About the Event: There is a currently a great deal of momentum behind the integration of AI enabled technologies into the U.S. military. This includes desires to leverage the technology for purposes of command and control. Efforts, such as the Department of Defense’s Joint All Domain Command and Control, are predicated on dreams of AI and machine learning enabling U.S. commanders to make better decisions at a faster pace. However, this ongoing incorporation of AI into military decision-making processes promises to delegate elements of decision-making away from humans. This phenomenon challenges long-standing military traditions emphasizing the heroic archetype of the ‘decisive’, ‘intuitive’, and ‘audacious’ commander. As such, Ian Reynolds' research seeks to address how, in the face of these competing perspectives, did the prospect of delegating decisions in war to ‘intelligent machines’ gain its current momentum? He argues that this puzzle is resolved through particular visions of war that emerge in the post-WWII era, specifically related to the themes of speed and knowledge in American military thought. Reynolds' research investigates shifts in how members of the U.S. defense architecture conceive of and prioritize speed and knowledge and their relationship to war, suggesting that these changes serve as a form of ‘cultural resources’ in debates over the merits of AI related to command decisions. His findings point to the ways in which shared beliefs about how militaries should fight wars link to visions of technological capacity, having practical implications for important military practices such as command.  
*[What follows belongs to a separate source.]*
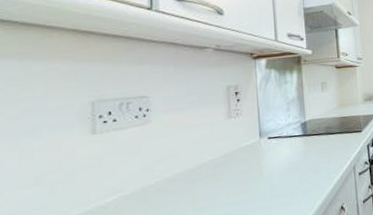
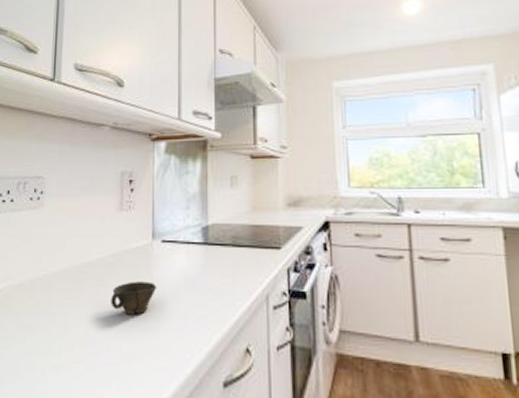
cup: none [226,171,267,201] -> present [111,281,157,315]

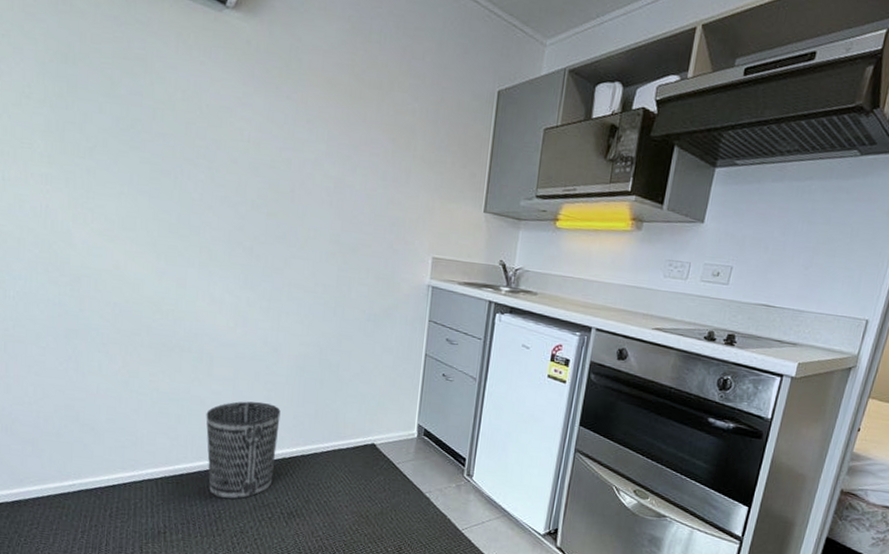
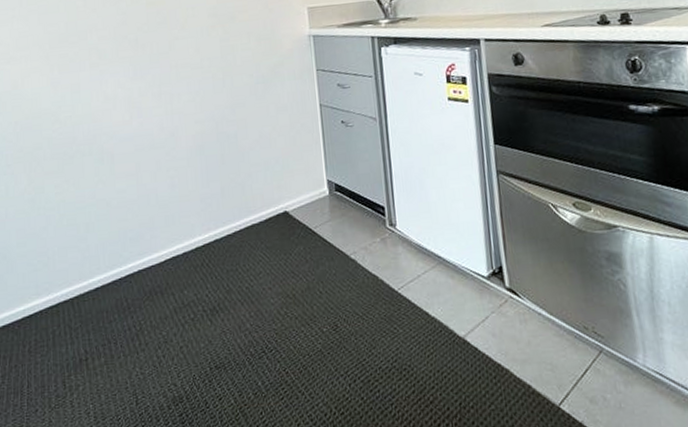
wastebasket: present [206,401,281,500] -> none [113,191,190,307]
About the Speaker: Ian Reynolds is a Pre-Doctoral Fellow as Stanford CISAC and HAI as well as a PhD Candidate at American University, School of International Service. His broad research interests focus on the intersection of science and politics as well as digital technologies and international security. More specifically, his dissertation work explores the history and cultural politics of artificial intelligence and its relationship to military command and control practices in the United States.